The Human looked down at the crystal, considering. A source of light would be useful closer to Sunset, and it had the ability to keep at bay something as powerful as That Which Dwells Below. However, knowing more about this place would be helpful, and perhaps Crow could help find the Human’s missing family members.
“Agreed. Ask your question,” answered the Human.
Crow hopped back and forth on its branch, looking at the Human with one eye and then the other.
“Hmmm. What to pick? I know all the best riddles, so there are quite a lot to choose from,” it mused. After a short time it stopped and faced the Human, head cocked to one side to look at the Human directly.
“What runs straight from future to past, yet winds and curves along its path?” asked Crow.
The Human’s first inclination to was to answer ‘time’, but time ran from the past to the future, didn’t it? Of course, the Human had moved from the Present to the Past, so maybe time did run in that direction… The Human sat down on a nearby rock to think. Crow hopped from branch to branch, looking pleased with the Human’s confused state. The Human looked up at Crow above and tried to think about what it would have picked as a difficult riddle for a Human. As a bird, it would have a very different view of the world. It would see things in three dimensions, not just two. Could the answer be ‘time’? Perhaps Crow saw time differently. Flowing like a… That was it.
“The answer is ‘a river’,” answered the Human, proudly. Crow’s feathers puffed up indignantly. It seemed angry.
“Curse you! You got it too quickly. Well, at least I can count my debt paid by helping you for free,” grumbled the bird.
“So, now I get to ask YOU a question,” said the Human. “I already know how to find my family, so I shall ask something else. How about this… ‘How do I get my family to the Future city?’, so they can remember themselves?” Crow started to laugh hysterically, flapping its wings, and stomping its feet on the branch.
“What’s so funny?” demanded the Human, angrily.

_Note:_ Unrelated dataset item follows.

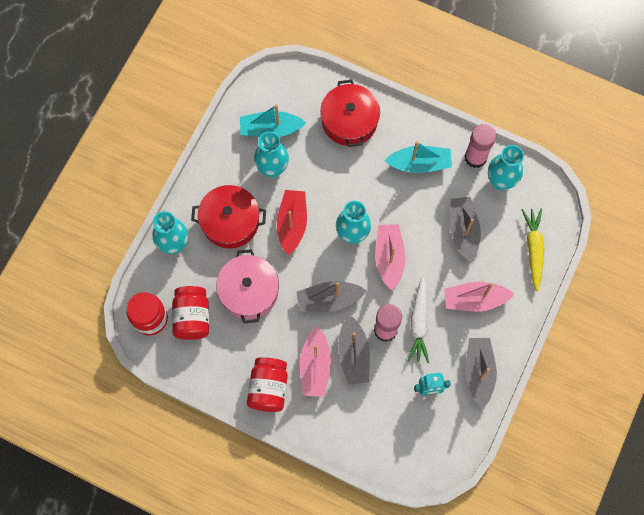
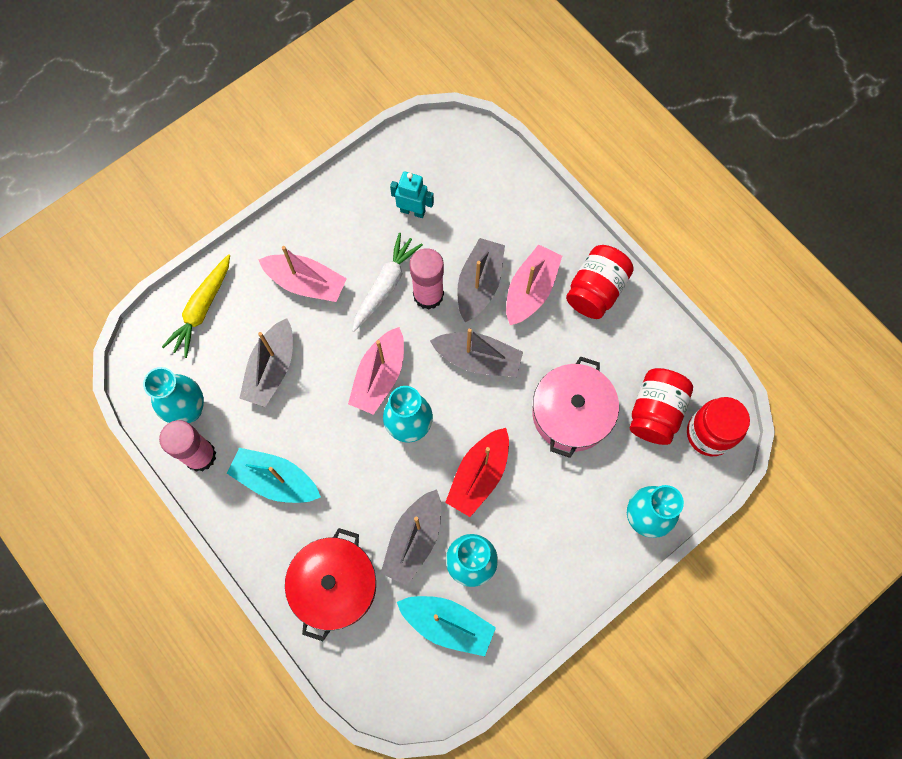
camera: 155 degrees left, 0 degrees up
(230, 221) = (558, 515): red pot -> none
(478, 372) = (347, 205): grey boat -> grey boat (414, 540)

“This is the cheapest debt I’ve ever paid off. I’ve already told you the answer!” laughed Crow. It took off from the tree, circled overhead three times and flew off into the forest away from Sunset.

The Faded Kingdom – Chapter 5

The glow from the crystal pushed valiantly against the dark. It illuminated a small sphere just large enough for the Human to see a few feet down the path. Enough to avoid a crevasse or pit. As the Human stepped into the darkened tunnel, the door to the Rock King’s throne room slid shut, cutting off the outside light. The Human held the crystal aloft, attempting to avoid becoming dazzled by the light. Peering into the dark, clutching the walking stick in one hand and the crystal in the other, the Human stepped slowly forward.
For a time, the only sounds were the Human’s footsteps and breath. That breath came fast and shallow, as the Human tried in vain to see anything beyond the light of the crystal. Only the small circle was visible, and the tunnel could have ended just beyond the light or opened into a massive cavern for all the Human could tell.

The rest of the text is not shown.